There will always be times that picking up a phone or sitting in front of a professional will make sense and there will be times when the size of the screen will make detailed research much easier on a PC than on the small screen.
Consumers are multi-dimensional and multi-faceted.  Your marketing and distribution strategy should be as well.
  Chicke Fitzgerald Chicke Fitzgerald
CEO,  Solutionz Holdings
on 12/30/2011
Answer Part 2 - Since the end of the 80's we have seen the main frame computer, become a Desk Top, a luggable, a PC, an early Tablet in 1992, A mini PC (like a netbook without the net but a telephone port), a range of portable PCs, laptops, micro PCs and then netbooks. Now at last we have tablets and blue tooth keyboards, mobile phones that are computers and wireless integration of all devices in the cloud ... at last Apple have brought out iPad and the whole iRange AIMED AT SIMPLICITY AND EASE OF USE.... the future will be technologies that facilitate the human robot and senses and capabilities and capacities ... then where will we go with nano computing and biological computing? The driver in the end of the 80's and 90's was motivated by the ongoing gaming development and this will continue to drive the advent of new technologies. The games the young play influence the games their great grandchildren will play.
  Marcus Batten Marcus Batten
CEO,  Finchowen
on 12/1/2011
Answer part 1. Yes but no. The devices will converge and unify and go from physical to virtual.The mobile phone and the computer will vanish and become apps. We will carry a small device that can be styalised however we choose ... it could look like an old fashion filofax, compendium or more like a purse to carry some personal effects or it could be a compendium or it could insert itself in other devices. .... or it could be in our DNA and the dream goes on. Human though and aspiration becomes reality and yet we can never set the timing. In the future we will take a call and the device will place the sound in our inner ear as it references where it is relative to our body. If we need to do computing, typing etc., we will project via our body circuits a head up display on our retina and we will virtual avatar type, draw or paint a response. The communicator of the future will be a personal locator, monitor, transmitter and receiver and just hang off a belt or be built into our DNA. We will have applications that support and process all the 55,000 sensations that hit us everyday, order them and suit them and set up based upon our chosen strategies the best outcomes available.
  Marcus Batten Marcus Batten
CEO,  Finchowen
on 12/1/2011
No. Screen size and the ability to interact will still be important. Phones are too small to spend hours reading and manipulating information. (Teenagers behavior not withstanding.)

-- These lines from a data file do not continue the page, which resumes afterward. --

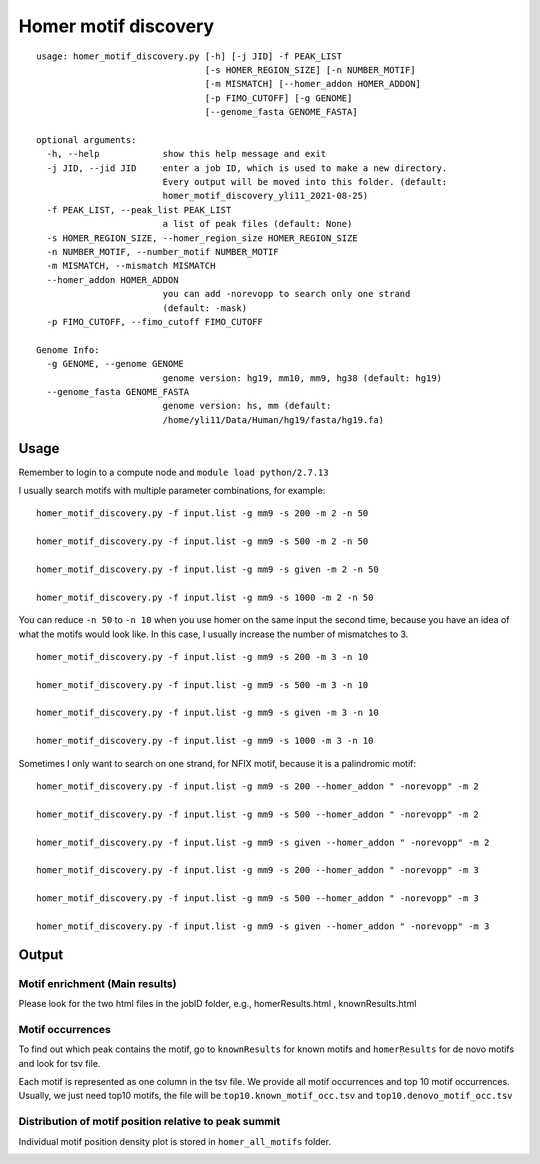 Homer motif discovery
==================

::

	usage: homer_motif_discovery.py [-h] [-j JID] -f PEAK_LIST
	                                [-s HOMER_REGION_SIZE] [-n NUMBER_MOTIF]
	                                [-m MISMATCH] [--homer_addon HOMER_ADDON]
	                                [-p FIMO_CUTOFF] [-g GENOME]
	                                [--genome_fasta GENOME_FASTA]

	optional arguments:
	  -h, --help            show this help message and exit
	  -j JID, --jid JID     enter a job ID, which is used to make a new directory.
	                        Every output will be moved into this folder. (default:
	                        homer_motif_discovery_yli11_2021-08-25)
	  -f PEAK_LIST, --peak_list PEAK_LIST
	                        a list of peak files (default: None)
	  -s HOMER_REGION_SIZE, --homer_region_size HOMER_REGION_SIZE
	  -n NUMBER_MOTIF, --number_motif NUMBER_MOTIF
	  -m MISMATCH, --mismatch MISMATCH
	  --homer_addon HOMER_ADDON
	                        you can add -norevopp to search only one strand
	                        (default: -mask)
	  -p FIMO_CUTOFF, --fimo_cutoff FIMO_CUTOFF

	Genome Info:
	  -g GENOME, --genome GENOME
	                        genome version: hg19, mm10, mm9, hg38 (default: hg19)
	  --genome_fasta GENOME_FASTA
	                        genome version: hs, mm (default:
	                        /home/yli11/Data/Human/hg19/fasta/hg19.fa)

Usage
^^^^^

Remember to login to a compute node and ``module load python/2.7.13``


I usually search motifs with multiple parameter combinations, for example:


::

	homer_motif_discovery.py -f input.list -g mm9 -s 200 -m 2 -n 50

	homer_motif_discovery.py -f input.list -g mm9 -s 500 -m 2 -n 50

	homer_motif_discovery.py -f input.list -g mm9 -s given -m 2 -n 50

	homer_motif_discovery.py -f input.list -g mm9 -s 1000 -m 2 -n 50



You can reduce ``-n 50`` to ``-n 10`` when you use homer on the same input the second time, because you have an idea of what the motifs would look like. In this case, I usually increase the number of mismatches to 3.

::

	homer_motif_discovery.py -f input.list -g mm9 -s 200 -m 3 -n 10

	homer_motif_discovery.py -f input.list -g mm9 -s 500 -m 3 -n 10

	homer_motif_discovery.py -f input.list -g mm9 -s given -m 3 -n 10

	homer_motif_discovery.py -f input.list -g mm9 -s 1000 -m 3 -n 10

Sometimes I only want to search on one strand, for NFIX motif, because it is a palindromic motif:

::

	homer_motif_discovery.py -f input.list -g mm9 -s 200 --homer_addon " -norevopp" -m 2

	homer_motif_discovery.py -f input.list -g mm9 -s 500 --homer_addon " -norevopp" -m 2

	homer_motif_discovery.py -f input.list -g mm9 -s given --homer_addon " -norevopp" -m 2

	homer_motif_discovery.py -f input.list -g mm9 -s 200 --homer_addon " -norevopp" -m 3

	homer_motif_discovery.py -f input.list -g mm9 -s 500 --homer_addon " -norevopp" -m 3

	homer_motif_discovery.py -f input.list -g mm9 -s given --homer_addon " -norevopp" -m 3





Output
^^^^

Motif enrichment (Main results)
---------------

Please look for the two html files in the jobID folder, e.g., homerResults.html , knownResults.html


Motif occurrences
------------------

To find out which peak contains the motif, go to ``knownResults`` for known motifs and ``homerResults`` for de novo motifs and look for tsv file.

Each motif is represented as one column in the tsv file. We provide all motif occurrences and top 10 motif occurrences. Usually, we just need top10 motifs, the file will be ``top10.known_motif_occ.tsv`` and ``top10.denovo_motif_occ.tsv``



Distribution of motif position relative to peak summit
-----------------------------

Individual motif position density plot is stored in ``homer_all_motifs`` folder.


.. image:: ../../images/homer_denovo_motif.png
	:align: center

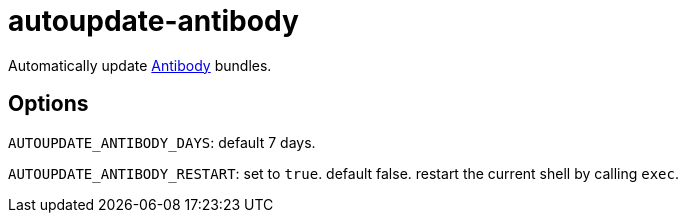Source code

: = autoupdate-antibody

Automatically update link:https://github.com/getantibody/antibody[Antibody] bundles.

== Options

`AUTOUPDATE_ANTIBODY_DAYS`: default 7 days.

`AUTOUPDATE_ANTIBODY_RESTART`: set to `true`. default false. restart the current shell by calling `exec`.
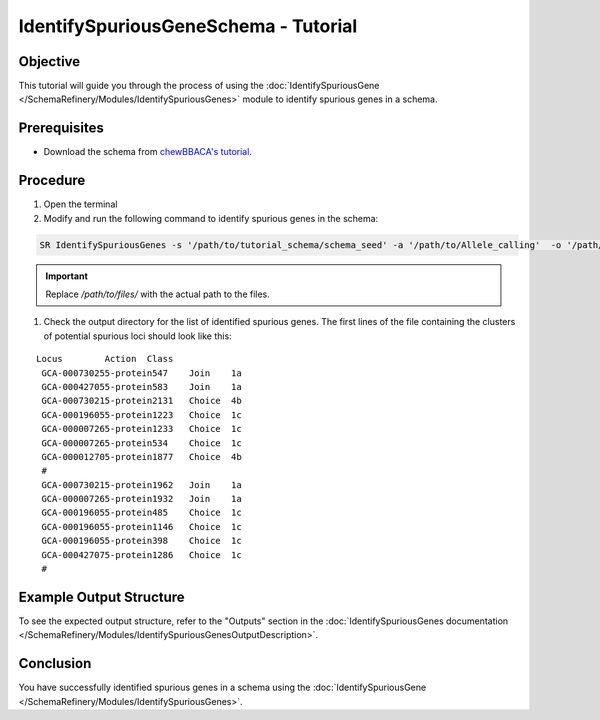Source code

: IdentifySpuriousGeneSchema - Tutorial
=====================================

Objective
---------

This tutorial will guide you through the process of using the :doc:`IdentifySpuriousGene </SchemaRefinery/Modules/IdentifySpuriousGenes>` module to identify spurious genes in a schema.

Prerequisites
-------------

- Download the schema from `chewBBACA's tutorial <https://github.com/B-UMMI/chewBBACA_tutorial/blob/master/expected_results/Schema_creation/tutorial_schema.zip>`_.

Procedure
---------

1. Open the terminal

2. Modify and run the following command to identify spurious genes in the schema:

.. code-block:: bash

    SR IdentifySpuriousGenes -s '/path/to/tutorial_schema/schema_seed' -a '/path/to/Allele_calling'  -o '/path/to/files/output_folder/IdentifySpuriousGenesSchema' -m schema -pm alleles_vs_alleles --t 11 -c 6

.. important::
	Replace `/path/to/files/` with the actual path to the files.

1. Check the output directory for the list of identified spurious genes. The first lines of the file containing the clusters of potential spurious loci should look like this:

::
    
   Locus	Action	Class
    GCA-000730255-protein547	Join	1a
    GCA-000427055-protein583	Join	1a
    GCA-000730215-protein2131	Choice	4b
    GCA-000196055-protein1223	Choice	1c
    GCA-000007265-protein1233	Choice	1c
    GCA-000007265-protein534	Choice	1c
    GCA-000012705-protein1877	Choice	4b
    #
    GCA-000730215-protein1962	Join	1a
    GCA-000007265-protein1932	Join	1a
    GCA-000196055-protein485	Choice	1c
    GCA-000196055-protein1146	Choice	1c
    GCA-000196055-protein398	Choice	1c
    GCA-000427075-protein1286	Choice	1c
    #

Example Output Structure
------------------------

To see the expected output structure, refer to the "Outputs" section in the :doc:`IdentifySpuriousGenes documentation </SchemaRefinery/Modules/IdentifySpuriousGenesOutputDescription>`.

Conclusion
----------

You have successfully identified spurious genes in a schema using the :doc:`IdentifySpuriousGene </SchemaRefinery/Modules/IdentifySpuriousGenes>`.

What the phone might evolve to is a sort of identity device so your "computing" experience follows you. People keep their phone within 6' of them about 95% of the time. That is even higher than keeping their driver's license near them. So tie the phone as your ID and you walk to your office. Punch in a unique code to prove it is you and the phone communicates to your desktop PC. The desktop PC may download your virtual profile/environment so that it looks the same even if you are in a different location. Some information may go the cloud, but some may be synchronized to your phone so you have it even when you aren't physically connected.

User productivity will be higher with the bigger screens, faster computers, keyboards, etc, but you will still be able to access your information remotely when you need "snippets" or a transaction that can't wait.

So it won't be phones. Will the operating systems take over? That is a more likely scenario. A lot of devices will move from Windows to one of these operating systems.